Although Turkey has not borrowed from the International Monetary Fund (IMF) since the expiration in May 2008 of its 19th Stand-by Arrangement, the IMF continues to assess annually Turkish economic developments and policies, as required by its “country surveillance” mission under Article IV. The conclusions of the IMF staff report containing the latest assessment were released in December. Last Friday, the IMF released the full staff report, with analytical and informational annexes, as well as a statement on Turkey by the IMF Executive Board.
The report is mostly critical of recent Turkish economic policies. Its main message is, despite “the dynamic rebound from the 2008-09 global crisis, Turkey's hard-earned resilience, built up following its 2000-01 financial crisis, has been weakened by the recent unbalanced growth episode.” The IMF finds Turkey still prone to boom-bust cycles due to heavy reliance on volatile short-term foreign capital flows, mostly channeled through banks to the private sector, for financing economic growth. Often disagreeing with the recent policies, despite praising the many economic achievements of the Justice and Development Party (AK Party) government since 2002, the report proposes alternative policies to preempt a potential crisis. The IMF is worried about the current account deficit (CAD) that had rapidly risen, financed mostly by volatile short-term capital inflows, resulting from the surge in credit-financed, import-intensive domestic demand. It singles out “loose” monetary and fiscal policies and a large competitiveness gap, as well as Turkey's low savings rate, as the source of the problem. The government, according to the report, accepts some but not all of the IMF's advice. The report aims its major criticism of “loose” macroeconomic policies at the Central Bank's “overburdened” unorthodox and controversial monetary policies pursued since November 2010 (see my columns “Turkish Central Bank aims to hit two birds with two stones” (1), (2) and (3), Dec. 31, 2010, Jan. 3 and 10, 2011). It argues those policies suffer from a “potentially conflicting set of objectives and no clear evidence of effectiveness.” It advises the Central Bank to replace those policies -- intended to discourage short-term carry-trade inflows, extend maturity of bank lending and control domestic credit growth -- with a transparent conventional policy of a single short-term policy interest rate within a tighter inflation-targeting framework. The Central Bank is urged to keep interest rates higher and inflation rates lower to match those in other emerging markets (EMs).
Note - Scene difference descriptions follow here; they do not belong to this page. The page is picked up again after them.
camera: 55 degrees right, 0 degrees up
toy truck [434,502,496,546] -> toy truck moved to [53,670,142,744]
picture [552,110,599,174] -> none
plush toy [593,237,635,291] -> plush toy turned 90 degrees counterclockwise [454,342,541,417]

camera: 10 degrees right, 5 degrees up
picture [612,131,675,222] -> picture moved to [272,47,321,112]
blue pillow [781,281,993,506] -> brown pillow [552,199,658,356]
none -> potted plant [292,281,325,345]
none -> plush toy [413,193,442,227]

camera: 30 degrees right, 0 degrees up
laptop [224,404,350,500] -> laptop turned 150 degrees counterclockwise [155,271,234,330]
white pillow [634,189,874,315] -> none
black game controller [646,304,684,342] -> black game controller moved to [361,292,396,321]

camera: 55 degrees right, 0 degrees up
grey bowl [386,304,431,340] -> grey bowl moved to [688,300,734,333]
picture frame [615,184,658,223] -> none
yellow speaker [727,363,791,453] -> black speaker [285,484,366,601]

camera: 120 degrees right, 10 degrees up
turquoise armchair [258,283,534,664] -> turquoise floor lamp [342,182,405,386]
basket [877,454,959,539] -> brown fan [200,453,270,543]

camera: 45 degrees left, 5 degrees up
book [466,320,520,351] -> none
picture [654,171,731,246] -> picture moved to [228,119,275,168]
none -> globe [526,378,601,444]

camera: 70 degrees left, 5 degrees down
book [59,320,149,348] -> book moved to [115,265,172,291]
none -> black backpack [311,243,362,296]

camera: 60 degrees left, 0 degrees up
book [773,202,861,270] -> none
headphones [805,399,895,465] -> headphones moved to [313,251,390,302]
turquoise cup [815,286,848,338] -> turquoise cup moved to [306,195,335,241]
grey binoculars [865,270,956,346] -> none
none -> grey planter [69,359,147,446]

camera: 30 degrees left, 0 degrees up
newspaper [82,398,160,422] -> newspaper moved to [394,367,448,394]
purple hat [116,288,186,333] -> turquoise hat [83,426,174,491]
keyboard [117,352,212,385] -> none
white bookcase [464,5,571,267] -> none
The report also advocates fuller and more effective use of fiscal, prudential and structural policies. Although it commends the government's fiscal discipline, exercised through the three-year Medium-term Programs, to control the actual or recorded budget deficits, it finds the achievements inadequate and precarious. Toward more fiscal stability and less dependence on volatile short-term foreign capital inflows that trigger boom-bust cycles, it urges the government to focus on the structural primary balance, which it estimates deteriorated from surpluses around 5 percent of the gross domestic product (GDP) during 2003-06 to deficits around 1 percent during 2010-11. (The structural primary balance is the actual or recorded budget balance that excludes expenditures and revenues associated with the business cycle as well as interest payments on public debt.) It proposes setting a structural primary surplus target of 1 percent to guard against large negative revenue shocks and help keep interest and inflation rates at levels similar to those in other EMs. According to the IMF Executive Director for Turkey, the government disagrees with that proposal, claiming its fiscal policies based on actual instead of structural budget balances are prudent enough to guarantee long-term fiscal stability. The government argues there is no consensus on how to define and measure structural primary balances. The Central Bank's latest quarterly inflation report, released last Tuesday, includes annual estimates of Turkey's structural primary balance as percentage of potential GDP. They show rising surpluses during 2009-2011, contradicting the IMF's deficit estimates. The IMF's estimates are based on lower hypothetical tax receipts cyclically adjusted for “transient” revenues “due to unsustainable macroeconomic conditions” and tax amnesties. The IMF report admits that these estimates, presented in one of the analytical annexes, involve “an element of judgment.”
This controversy on the structural primary balance brings to mind the discussion almost two years ago on the government's own proposed and aborted fiscal rule, aimed at long-term fiscal stability. (See my columns “Turkey chooses fiscal rule over IMF role,” March 15, 2010; “Turkey's proposed fiscal rule” (1) and (2) May 17 and 24, 2010; “Turkey's aborted fiscal rule” (1) and (2), Sept. 13 and 14, 2010.) Although the IMF was supportive of and hopeful about that fiscal rule in its 2010 Article IV staff report, it is not even mentioned in the current report. I urge the government to reconsider its political misgivings about enacting the fiscal rule and even give serious thought to embedding the rule in the new constitution it has promised if it is genuinely committed to lasting fiscal stability.